> What you will do:
Type out the data exactly as given. Skip any image.

> Available data:
○ ○ ○ ○ ○

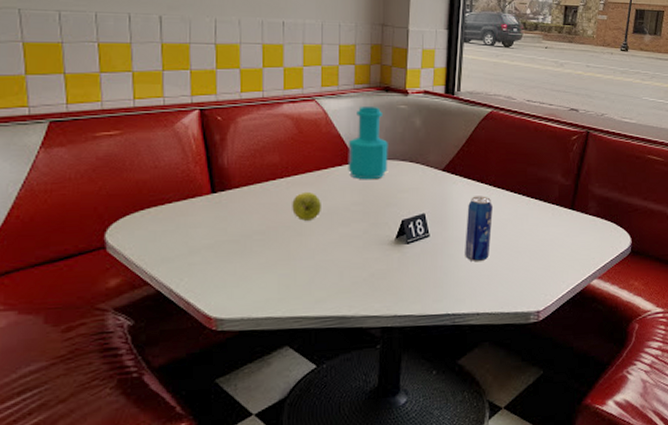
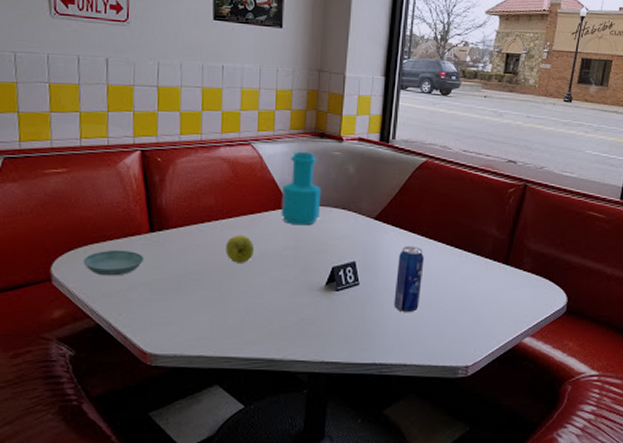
saucer: none [140,212,207,241] -> present [83,249,145,276]

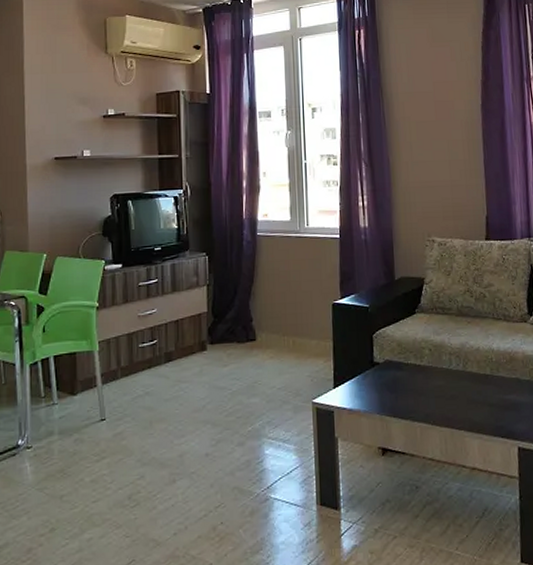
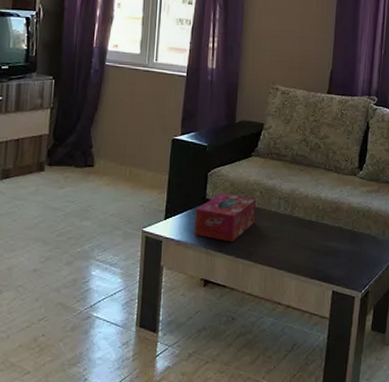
tissue box: none [365,354,427,406] -> present [194,192,257,243]

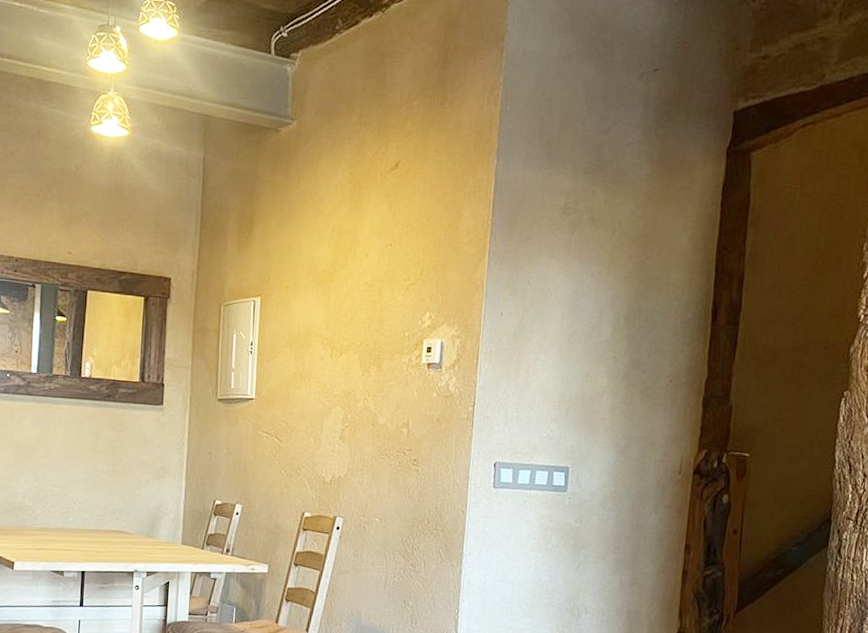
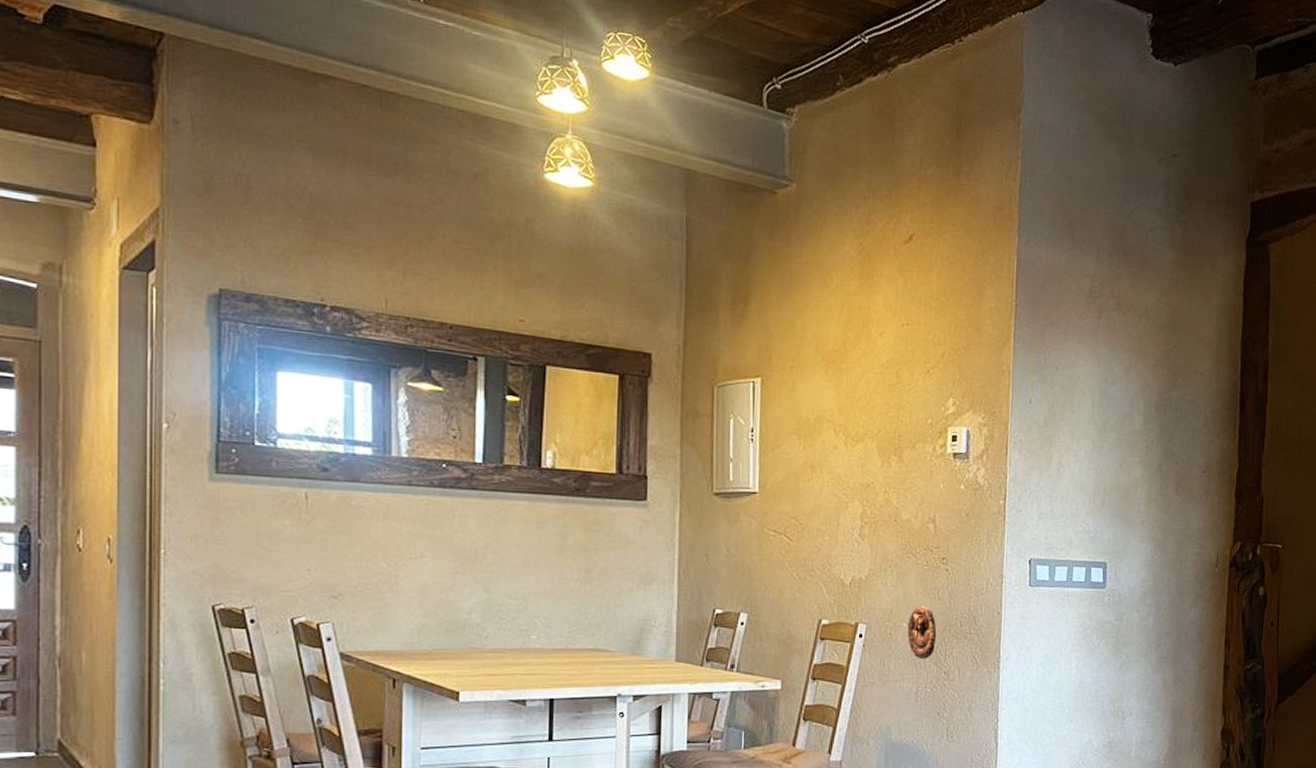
decorative relief: none [379,503,406,552] -> present [907,605,937,660]

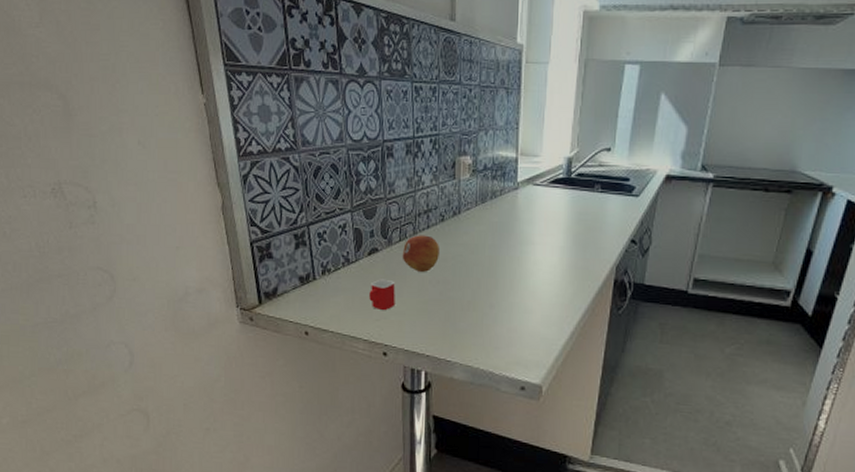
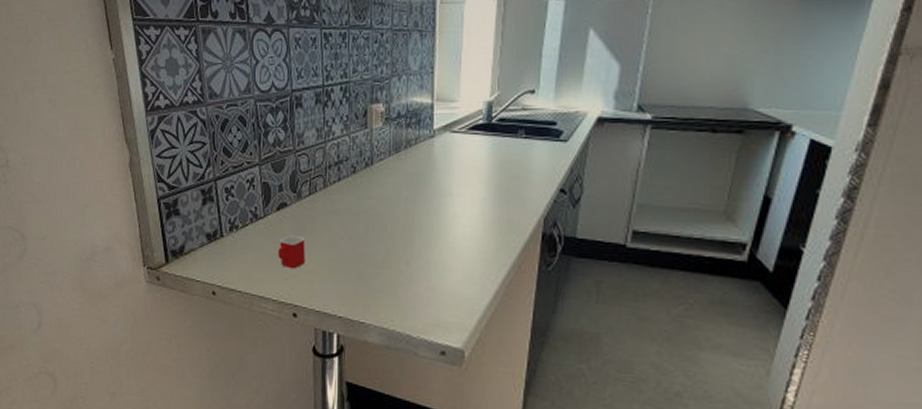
fruit: present [402,235,439,272] -> none [312,188,351,227]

○ ○ ○ ○ ○

> Solution for this problem:
saucer: none [140,212,207,241] -> present [83,249,145,276]

tissue box: none [365,354,427,406] -> present [194,192,257,243]

decorative relief: none [379,503,406,552] -> present [907,605,937,660]

fruit: present [402,235,439,272] -> none [312,188,351,227]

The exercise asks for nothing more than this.